# Introduction

These are some exercises and quizzes from the __"Become a Probability & Statistics Master"__ (https://www.udemy.com/course/statistics-probability/) course on Udemy.

Main topics of this notebook are

- Data distributions
- Probability
- Discrete random variables

---

In [6]:
# Importing useful libraries

import pandas as pd
import math
from math import sqrt
import numpy as np
import statistics as st
import scipy
from scipy import stats
import matplotlib.pyplot as plt
import seaborn as sns

# 03 Data distributions
Link: https://drive.google.com/drive/folders/1Vu56xgUToj9XqvnMqDeNCxWJmDFGSgum

---
### 01 Mean, variance, and standard deviation

__1.Question:__ Find the mean and population standard deviation for the data set.

In [18]:
data = [6,3,3,2,2]

mean = np.mean(data)
std = st.pstdev(data) #pstdev for population standard deviation

print("The mean is",(mean))
print("The standard deviation is",round(std,4))

The mean is 3.2
The standard deviation is 1.4697


__2.Question:__ Find the mean and sample standard deviation for the data set.

In [19]:
data = [2,4,7,9,10]

mean = np.mean(data)
std = st.stdev(data) #stdev for sample standard deviation

print("The mean is",(mean))
print("The standard deviation is",round(std,4))

The mean is 6.4
The standard deviation is 3.3615


__3.Question:__ Consider the small population: 1, 2, 1. If each number is increased by 4, how will the population standard deviation change?

In [3]:
data = [1,2,1]
data_increased = np.array(data) + 4 #using numopoy array as an easy way to add a number to all the element of the list

std = st.pstdev(data) #pstdev for population standard deviation
std_increased = np.std(data_increased) #using numpy standard deviation for the array

print("The standard deviation of data is",round(std,4))
print("The standard deviation of data_increased is",round(std_increased,4))
print("Both population standard deviations are the same.")

The standard deviation of data is 0.4714
The standard deviation of data_increased is 0.4714
Both population standard deviations are the same.


---
### 04 Normal distributions and z-scores

__1.Question:__ A third grade class has a mean height of 50′′ with a standard deviation of 3′′. What is the approximate percentile of a third grader who is 53′′ tall?

In [5]:
mean = 50
std = 3
x =53

In [6]:
z = round((x - mean)/std,4)
z

1.0

In [7]:
# Using norm cdf function to find the area under the curve, having z-score = 1 
p = stats.norm.cdf(z)

print("The approximate percentile of a third grader who is 53′′ tall is",round(p,4))

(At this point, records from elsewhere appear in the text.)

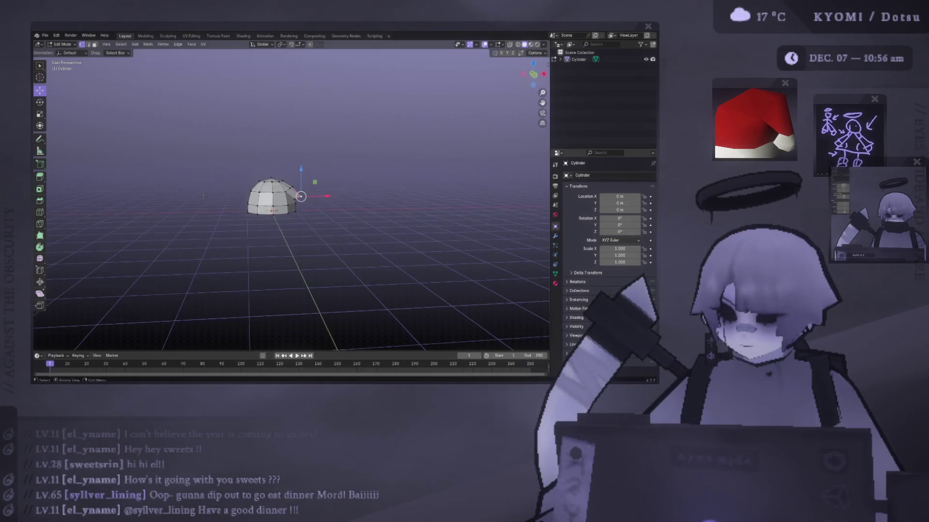
Scale the hat's selected geometry by 1.197 for a fuller dome, then return to Object Mode.
{"action": "key", "text": "Tab"}
{"action": "mouse_move", "coordinate": [209, 201]}
{"action": "middle_mouse_down"}
{"action": "mouse_move", "coordinate": [203, 296]}
{"action": "mouse_move", "coordinate": [224, 275]}
{"action": "mouse_move", "coordinate": [135, 197]}
{"action": "mouse_move", "coordinate": [151, 231]}
{"action": "mouse_move", "coordinate": [159, 228]}
{"action": "middle_mouse_up"}
{"action": "scroll", "coordinate": [159, 227], "scroll_direction": "up", "scroll_amount": 5}
{"action": "mouse_move", "coordinate": [290, 194]}
{"action": "middle_mouse_down"}
{"action": "mouse_move", "coordinate": [332, 228]}
{"action": "mouse_move", "coordinate": [277, 188]}
{"action": "middle_mouse_up"}
{"action": "key", "text": "Tab"}
{"action": "key", "text": "s"}
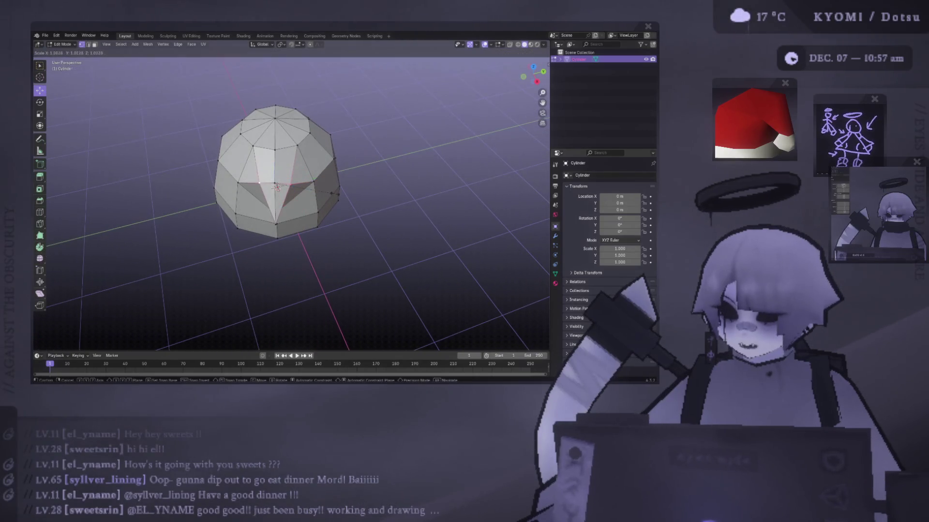
{"action": "left_click", "coordinate": [345, 195]}
{"action": "middle_click_drag", "start_coordinate": [344, 195], "coordinate": [357, 158]}
{"action": "mouse_move", "coordinate": [360, 133]}
{"action": "middle_mouse_down"}
{"action": "mouse_move", "coordinate": [348, 155]}
{"action": "mouse_move", "coordinate": [362, 195]}
{"action": "mouse_move", "coordinate": [361, 169]}
{"action": "middle_mouse_up"}
{"action": "key", "text": "Tab"}
{"action": "left_click", "coordinate": [362, 195]}
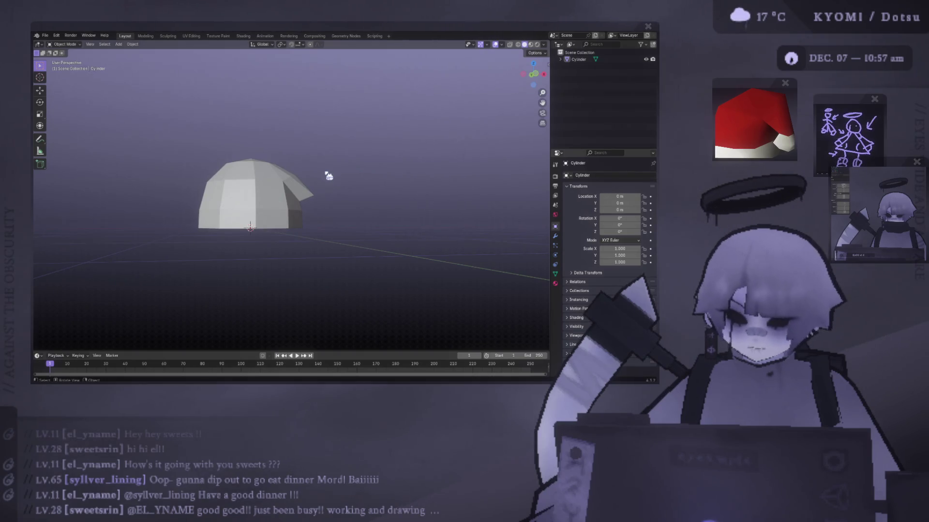
Reselect the Cylinder in Edit Mode, reposition the flap vertex, and bring up the Add menu.
{"action": "scroll", "coordinate": [328, 176], "scroll_direction": "up", "scroll_amount": 3}
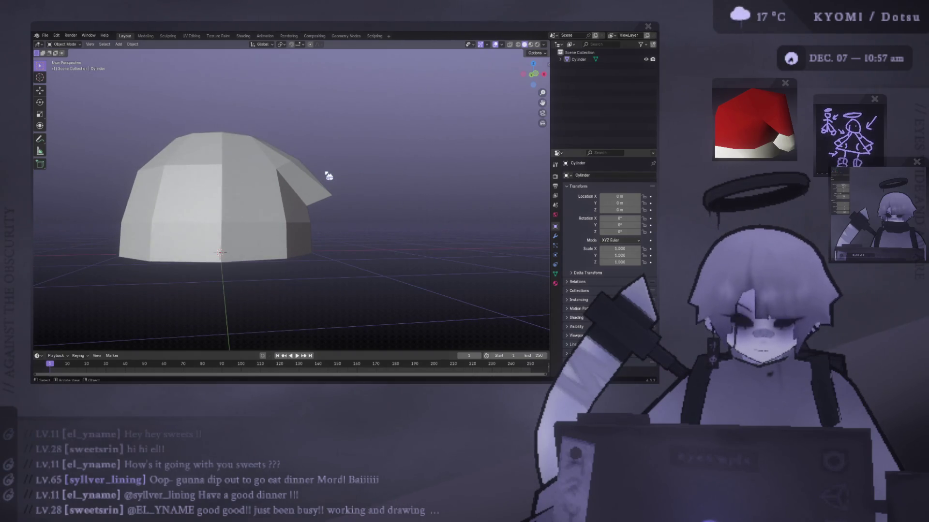
{"action": "mouse_move", "coordinate": [330, 173]}
{"action": "middle_mouse_down"}
{"action": "mouse_move", "coordinate": [311, 211]}
{"action": "mouse_move", "coordinate": [327, 201]}
{"action": "mouse_move", "coordinate": [285, 179]}
{"action": "middle_mouse_up"}
{"action": "left_click", "coordinate": [328, 201]}
{"action": "key", "text": "Tab"}
{"action": "left_click", "coordinate": [305, 195]}
{"action": "left_click", "coordinate": [135, 44]}
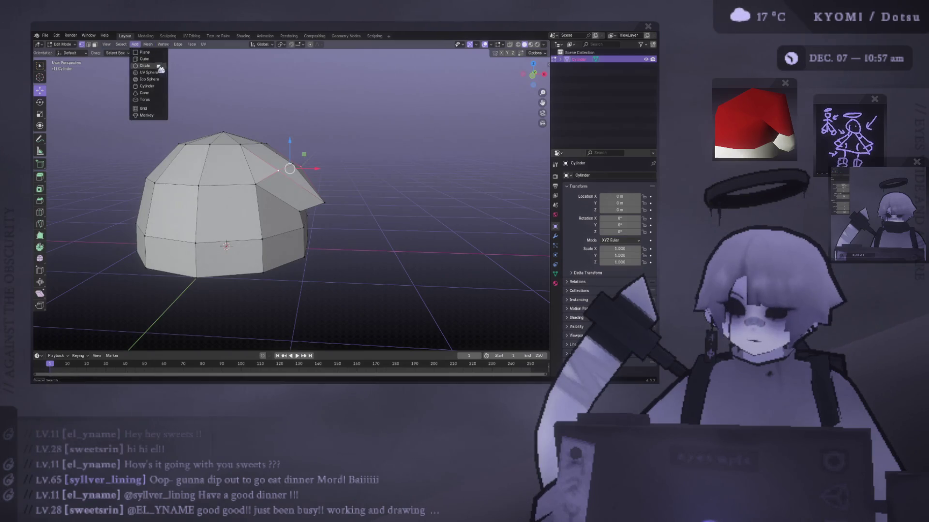
Add a cube for the pom-pom, subdivide it, and round it into a ball with smoothness 1.
{"action": "left_click", "coordinate": [155, 59]}
{"action": "scroll", "coordinate": [242, 209], "scroll_direction": "down", "scroll_amount": 4}
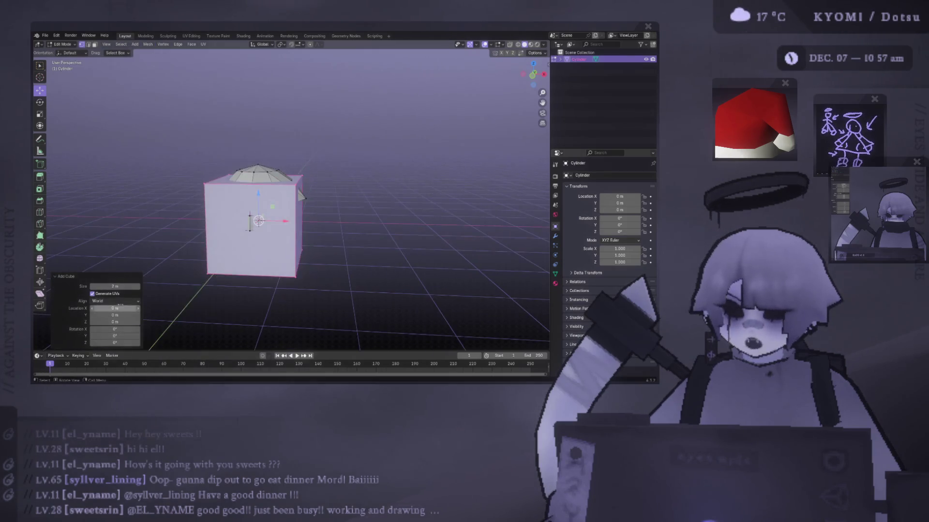
{"action": "right_click", "coordinate": [255, 175]}
{"action": "left_click", "coordinate": [255, 175]}
{"action": "left_click", "coordinate": [115, 306]}
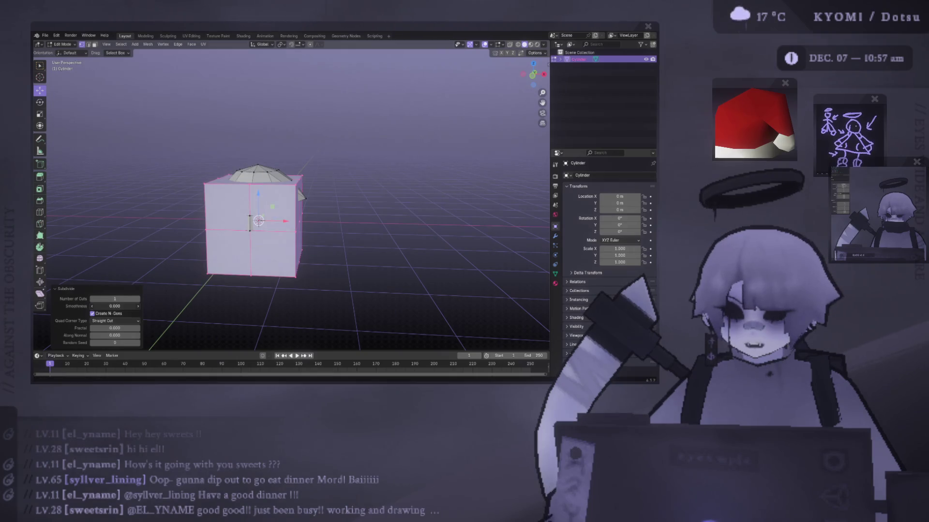
{"action": "type", "text": "1"}
{"action": "key", "text": "Return"}
Resize the ball, check it in wireframe, and move it toward the tip in top view.
{"action": "key", "text": "s"}
{"action": "left_click", "coordinate": [217, 254]}
{"action": "key", "text": "z"}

The approximate percentile of a third grader who is 53′′ tall is 0.8413


# 04 Probability
Link: https://drive.google.com/drive/folders/1Vu56xgUToj9XqvnMqDeNCxWJmDFGSgum

---
### 03 Independent and dependent events and conditional probability

__1.Question:__ Events A and B are independent events. Find P(B) if P(A and B) = 0.25 and P(A) = 0.5.

In [10]:
# Since the events are independent, events we know that
# P(A and B) = P(A) ⋅ P(B) 

pa = 0.5
pab = 0.25
pb = pab/pa

print("The probability of B is",round(pb,4))

The probability of B is 0.5


__2.Question:__ Suppose that Katie rolls a six-sided die twice. Event A is that the first roll is a 6, so P(A) is the probability that the first roll is a 6. Event B is that the second roll is a 6, so P(B) is the probability that the second roll is a 6.

In [11]:
# Since the events are independent, events we know that
# P(A and B) = P(A) ⋅ P(B) 

pa = 1/6
pb = 1/6
pab = pa*pb

print("The probability of getting twice 6 after rolling the dice twice is",round(pab,4))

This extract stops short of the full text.